After applying the treatments, the team roto-tilled them into the chat. On the seeded plots, annual ryegrass was grown as a winter cover crop, killed, and then re-seeded with switchgrass. Then the plots sat untested for 8.5 years.

“We waited so long because we wanted to see if the treatments had lasting effects,” Presley explains. “It's not an agricultural system, so we didn't go in and manage the sites. But even after all that time, you can see some differences.”

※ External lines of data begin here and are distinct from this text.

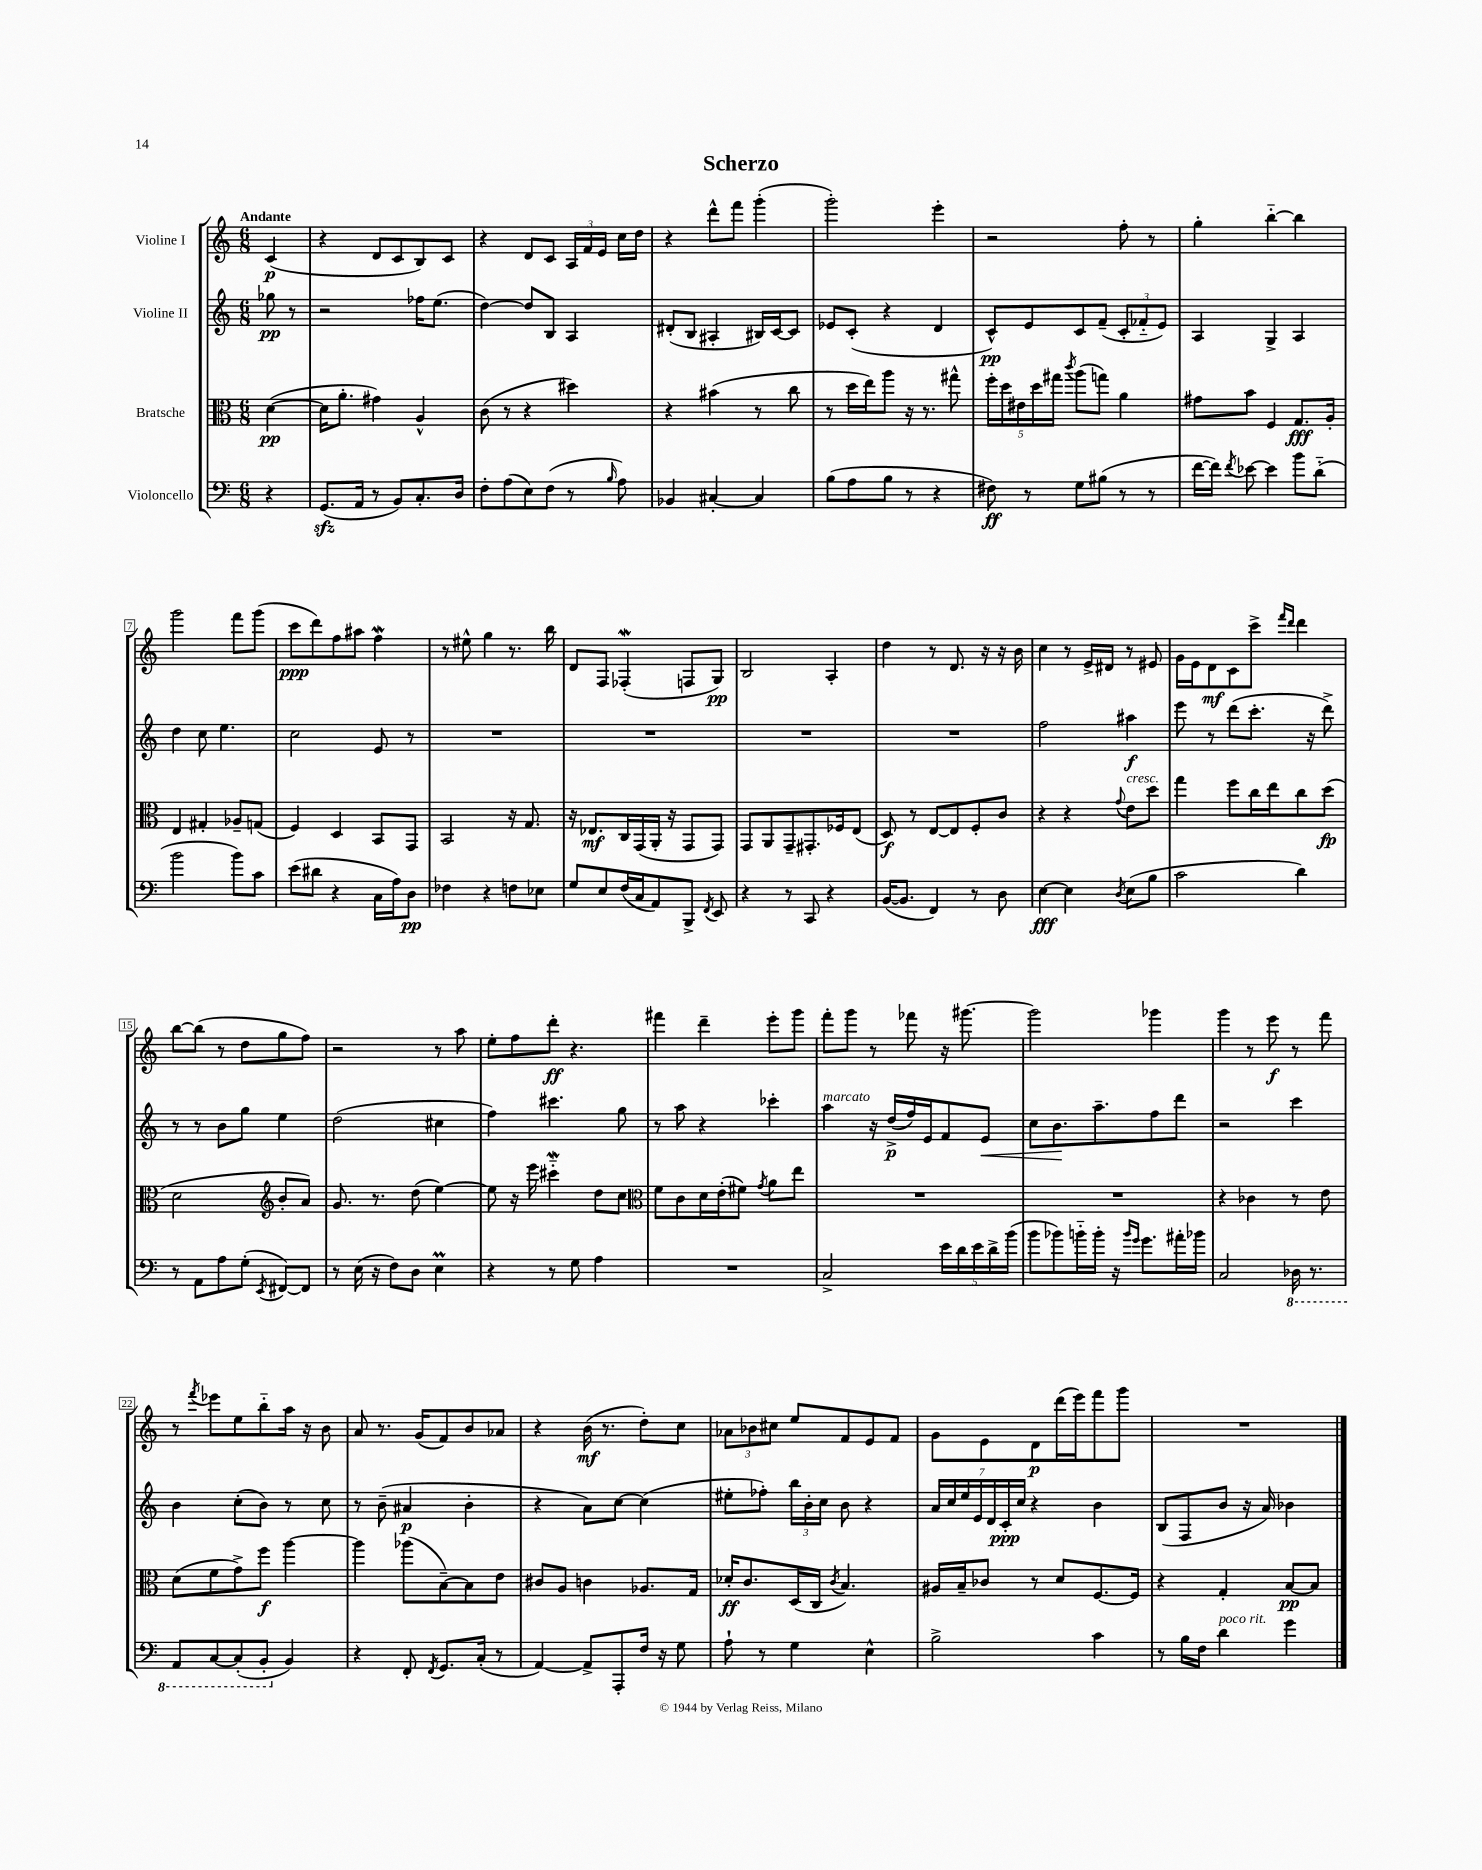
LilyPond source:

\header { title = "Scherzo" }
<<
\new StaffGroup <<
\new Staff = "s0" \with { instrumentName = "Violine I" } {
    \clef treble \key c \major \numericTimeSignature \time 6/8 \partial 4 \tempo "Andante"
    \autoBeamOff c'4\p( |
    r4 d'8[ c'8 b8) c'8] |
    r4 d'8[ c'8] \tuplet 3/2 { a16[ f'16 e'16] } c''16[ d''16] |
    r4 d'''8[-^ f'''8] g'''4-.( |
    g'''2-.) e'''4-. |
    r2 f''8-. r8 |
    g''4-. b''4~-_ b''4 |
    g'''2 f'''8[ g'''8]( |
    c'''8[\ppp d'''8) f''8 ais''8] f''4\mordent |
    r8 eis''8-^ g''4 r8. b''16 |
    d'8[ f8] fes4-.\mordent( f8[ g8]\pp) |
    b2 a4-. |
    d''4 r8 d'8. r16 r16 b'16 |
    c''4 r8 e'16[-> dis'16] r8 eis'8 |
    g'16[ e'16 d'8\mf c'8 c'''8]-> \grace { f'''16[ d'''16] } d'''4 |
    b''8[~ b''8]( r8 d''8[ g''8 f''8]) |
    r2 r8 a''8 |
    e''8[-. f''8 d'''8]-.\ff r4. |
    fis'''4 d'''4-- e'''8[-. g'''8] |
    f'''8[-. g'''8] r8 fes'''8 r16 gis'''8.~ |
    gis'''2 ges'''4 |
    g'''4 r8 e'''8\f r8 f'''8 |
    r8 \acciaccatura { f'''8 } ees'''8[ e''8 b''8-_ a''16] r16 b'8 |
    a'8 r8. g'16[( f'8) b'8 aes'8] |
    r4 b'16\mf( r8. d''8[-.) c''8] |
    \tuplet 3/2 { aes'8[ bes'8 cis''8] } e''8[ f'8 e'8 f'8] |
    g'8[ e'8 d'8\p d'''16( e'''16) f'''8 g'''8] |
    R2. \bar "|." |
}
\new Staff = "s1" \with { instrumentName = "Violine II" } {
    \clef treble \key c \major \numericTimeSignature \time 6/8 \partial 4
    \autoBeamOff ges''8\pp r8 |
    r2 fes''16[ e''8.]( |
    d''4~) d''8[ b8] a4 |
    dis'8[-.( b8] ais4-. bis16[) c'16~ c'8] |
    ees'8[ c'8]-.( r4 d'4 |
    c'8[-^\pp) e'8 c'8 f'8]--( \tuplet 3/2 { c'8[-. fes'8-_ e'8]) } |
    a4 g4-> a4 |
    d''4 c''8 e''4. |
    c''2 e'8 r8 |
    R2. |
    R2. |
    R2. |
    R2. |
    f''2 ais''4\f |
    e'''8 r8 d'''8[( c'''8.]-. r16 d'''8->) |
    r8 r8 b'8[ g''8] e''4 |
    d''2( cis''4 |
    f''4) cis'''4. g''8 |
    r8 a''8 r4 ces'''4-. |
    a''4^\markup { \italic "marcato" } r16 d''16[->\p( f''16) e'16 f'8 e'8]\< |
    c''8[ b'8.\! a''8.-- f''8 d'''8] |
    r2 c'''4 |
    b'4 c''8[-.( b'8]) r8 c''8 |
    r8 b'8--( ais'4\p b'4-. |
    r4 a'8[) c''8]~ c''4( |
    eis''8[-. fes''8]-.) \tuplet 3/2 { b''16[ b'16-. c''16] } b'8 r4 |
    \tuplet 7/4 { a'16[ c''16 e''16 e'16 d'16 c'16-.\ppp c''16] } r4 b'4 |
    b8[( f8 b'8] r16 a'16) bes'4 \bar "|." |
}
\new Staff = "s2" \with { instrumentName = "Bratsche" } {
    \clef alto \key c \major \numericTimeSignature \time 6/8 \partial 4
    \autoBeamOff d'4~\pp( |
    d'16[ a'8.]-. gis'4) a4-^ |
    c'8( r8 r4 dis''4) |
    r4 bis'4( r8 c''8 |
    r8 d''16[ e''16) a''8] r16 r8. gis''8-^ |
    \tuplet 5/4 { f''16[-. d''16 eis'16 d''16 gis''16] } \acciaccatura { c'''8 } a''8[( g''8]) a'4 |
    gis'8[ b'8] f4 g8.[\fff a16]-. |
    e4 gis4-. aes8[-- g8]( |
    f4) d4 b,8[ g,8] |
    b,2 r16 g8. |
    r16 ees8.[\mf c16 g,16( a,16]-. r16 g,8[ g,8]) |
    g,8[ a,8 g,8-- gis,8.-. fes16 e8]( |
    d8\f) r8 e8[~ e8 f8-. c'8] |
    r4 r4 \appoggiatura { g'8 } e'8[^\markup { \italic "cresc." } d''8] |
    g''4 f''8[ c''16 e''16 c''8 d''8]\fp( |
    d'2 \clef treble b'8[-. a'8]) |
    g'8. r8. d''8( e''4~) |
    e''8 r16 e'''16 cis'''4-_\mordent d''8[ c''8] |
    \clef alto f'8[ c'8 d'16 e'16-.( fis'8]) \acciaccatura { g'8 } a'8[ e''8] |
    R2. |
    R2. |
    r4 ces'4 r8 e'8 |
    d'8[( f'8 g'8->) f''8]\f a''4~ |
    a''4 aes''8[( b8~--) b8 e'8] |
    cis'8[ a8] c'4 aes8.[ g16] |
    des'16[-.\ff c'8. d16( c16] \acciaccatura { c'8 } b4.) |
    ais16[ b16-- ces'8] r8 d'8[ f8.~ f16] |
    r4 g4-. b8[~\pp b8] \bar "|." |
}
\new Staff = "s3" \with { instrumentName = "Violoncello" } {
    \clef bass \key c \major \numericTimeSignature \time 6/8 \partial 4
    \autoBeamOff r4 |
    g,8.[\sfz( a,16] r8 b,8[) c8.-. d16] |
    f8[-. a8( e8) f8]( r8 \grace { b16 } a8) |
    bes,4 cis4~-. cis4 |
    b8[( a8 b8] r8 r4 |
    fis8\ff) r8 g8[ bis8]( r8 r8 |
    f'16[~ f'16]) \acciaccatura { f'8 } ees'8~ ees'4 b'8[ d'8]-_( |
    b'2 b'8[) c'8] |
    e'8[( dis'8] r4 c16[ a16) d8]\pp |
    fes4 r4 f8[ ees8] |
    g8[ e8 f16( c16 a,8) b,,8]-> \acciaccatura { f,8 } e,8 |
    r4 r8 c,8 r4 |
    b,16[~( b,8.] f,4) r8 d8 |
    e4~\fff e4 \acciaccatura { d8 } e8[( b8] |
    c'2 d'4) |
    r8 a,8[ a8 g8]-.( \acciaccatura { e,8 } fis,8[~) fis,8] |
    r8 e16( r16 f8[) d8] e4\prall |
    r4 r8 g8 a4 |
    R2. |
    c2-> \tuplet 5/4 { e'16[ d'16 e'16 d'16-> b'16]( } |
    b'8[ bes'8) b'16-_ b'16]-. r16 \grace { b'16[ g'16] } g'8.[ ais'16-. bes'16] |
    c2 \ottava #-1 des,16 r8. |
    a,,8[ c,8~ c,8-.( b,,8]-. \ottava #0 b,4) |
    r4 f,8-. \acciaccatura { f,8 } g,8.[ c16]-.( r8 |
    a,4~) a,8[-> a,,8-. f16] r16 g8 |
    a8-! r8 g4 e4-^ |
    b2-> c'4 |
    r8 b16[ f16] d'4^\markup { \italic "poco rit." } g'4 \bar "|." |
}
>>
>>
\layout { \context { \Score \override BarNumber.stencil = #(make-stencil-boxer 0.1 0.3 ly:text-interface::print) } }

The team found that revegetated plots that did not have bentonite clay amendments did have switchgrass growing in small clumps. But the bigger findings were the changes caused by the addition of clay.

“The bentonite treatments had higher dry aggregate stability,” Presley says. “That means the wind erodible fraction of the soil is lower—the bentonite caused the chat to clump up.”Increasing dry aggregate stability not only traps some lead dust but also decreases the distance particles that do get picked up can travel.

John Tatarko, a USDA-ARS scientist specializing in wind erosion, notes that increasing dry aggregate size and stability increases surface roughness. Rougher surfaces both slow down wind speed and create low spots that trap particles, preventing them from traveling as far if they do get picked up.

“If you can keep wind erosion down in problematic places—like the crest of a hill, for example—you can prevent eroded particles from impacting other particles in less susceptible areas and causing them to move. It's kind of an avalanche effect,” Tatarko says.

The KSU team's findings add support for bentonite as a means of decreasing surface erosion in areas where revegetation isn't a viable option.

The evidence the team compiled on bentonite clay as a long-term means of decreasing erosion could help areas in the Tri-State Mining District that are negatively impacted by windborne heavy metals.“Living with the chat—it's just a part of life here,” Presley says. “But if we can do something that has lasting effects on wind erosion with just a little material and time, well, then it's worth it.”